Unsloth Pushes Updated Gemma 4 GGUFs - Re-download Required

AI news: Unsloth Pushes Updated Gemma 4 GGUFs - Re-download Required

Running Gemma 4 locally? You need to re-download the GGUF files.

Unsloth, the team behind heavily optimized builds of open-source models, pushed updated GGUF versions of Google's Gemma 4 on April 8. GGUFs are quantized (compressed) model files designed to run on consumer hardware without a cloud connection. The two updated releases cover the 2B instruction-tuned model and the 26B MoE variant - MoE stands for mixture-of-experts, meaning the model has 26 billion total parameters but only activates 4 billion at a time during inference.
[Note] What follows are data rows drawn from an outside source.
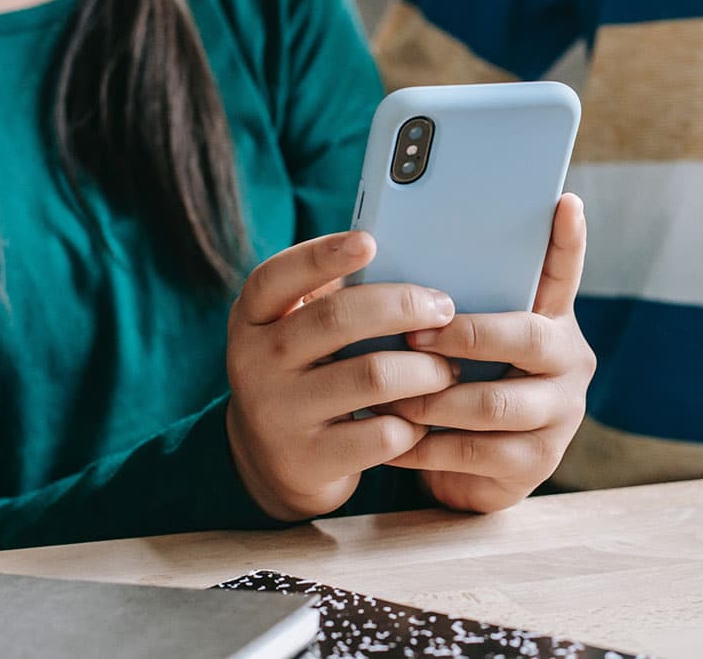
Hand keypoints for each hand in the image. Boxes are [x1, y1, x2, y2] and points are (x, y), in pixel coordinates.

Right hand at [224, 231, 460, 521]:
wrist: (271, 461)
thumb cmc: (306, 373)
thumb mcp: (299, 333)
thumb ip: (336, 300)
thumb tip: (416, 260)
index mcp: (253, 317)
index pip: (277, 276)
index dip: (323, 255)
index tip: (370, 241)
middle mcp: (255, 362)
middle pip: (338, 319)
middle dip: (404, 306)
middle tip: (444, 309)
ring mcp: (279, 414)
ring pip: (374, 376)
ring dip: (426, 368)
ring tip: (448, 368)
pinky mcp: (309, 460)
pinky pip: (383, 434)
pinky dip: (417, 423)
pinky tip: (427, 417)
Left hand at [379, 194, 593, 512]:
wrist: (469, 474)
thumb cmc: (458, 387)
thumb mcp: (462, 346)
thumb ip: (453, 308)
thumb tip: (391, 258)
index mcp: (552, 321)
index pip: (563, 274)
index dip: (567, 240)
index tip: (564, 201)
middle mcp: (569, 363)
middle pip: (528, 338)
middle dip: (464, 336)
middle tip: (412, 337)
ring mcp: (560, 415)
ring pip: (494, 403)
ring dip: (433, 398)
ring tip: (390, 394)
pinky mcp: (537, 464)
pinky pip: (473, 452)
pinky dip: (423, 446)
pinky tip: (391, 439)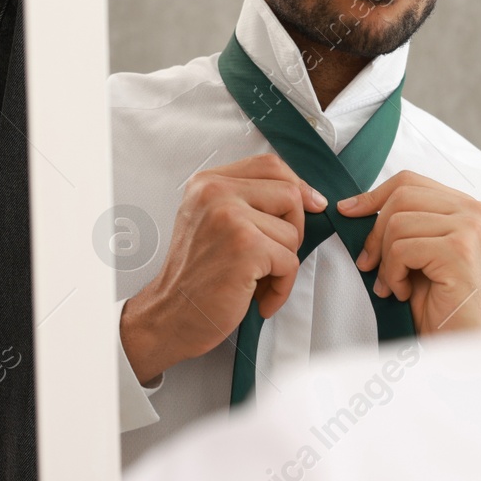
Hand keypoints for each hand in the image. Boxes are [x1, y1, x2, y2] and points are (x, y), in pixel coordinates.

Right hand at [120, 154, 325, 384]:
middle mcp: (215, 193)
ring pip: (292, 233)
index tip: (310, 205)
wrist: (169, 316)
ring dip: (283, 265)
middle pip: (289, 194)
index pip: (269, 165)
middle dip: (294, 230)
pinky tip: (259, 298)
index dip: (297, 185)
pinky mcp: (246, 247)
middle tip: (272, 257)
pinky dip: (281, 287)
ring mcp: (230, 218)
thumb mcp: (214, 222)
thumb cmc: (196, 276)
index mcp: (207, 183)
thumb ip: (250, 202)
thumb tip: (310, 197)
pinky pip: (290, 262)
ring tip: (256, 281)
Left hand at [337, 170, 480, 334]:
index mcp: (464, 205)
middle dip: (375, 233)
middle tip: (370, 265)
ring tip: (394, 284)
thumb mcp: (415, 251)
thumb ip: (400, 222)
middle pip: (401, 197)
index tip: (349, 211)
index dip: (374, 196)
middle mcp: (473, 211)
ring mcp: (470, 228)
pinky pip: (403, 248)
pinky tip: (403, 292)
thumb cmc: (437, 301)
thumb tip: (352, 205)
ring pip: (398, 222)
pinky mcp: (459, 250)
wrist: (458, 342)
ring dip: (385, 260)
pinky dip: (393, 274)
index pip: (409, 181)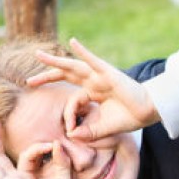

That architecture makes it faster and cheaper to run than a traditional 26B model of the same size.

The update patches a KV-cache bug involving attention rotation for heterogeneous iSWA. In plain language: iSWA (interleaved sliding window attention) is a technique Gemma 4 uses to handle longer conversations more efficiently by only paying full attention to nearby tokens while using a compressed view of older context. The KV-cache stores that conversation state so the model doesn't recompute it from scratch on every reply. The bug meant cached data could produce incorrect outputs when attention rotation was applied across the model's mixed-layer architecture.

The Unsloth team flagged this as broad enough to warrant a full re-release rather than a patch. If you grabbed these files in the first wave after Gemma 4's release, head back to Hugging Face and pull the latest versions from the unsloth/gemma-4-E2B-it-GGUF and unsloth/gemma-4-26B-A4B-it-GGUF repos.

The 26B MoE variant is worth the re-download - it benchmarks competitively against much larger models while staying small enough for a mid-range GPU. The 2B is useful for edge deployments or cheap prompt testing before committing to larger runs.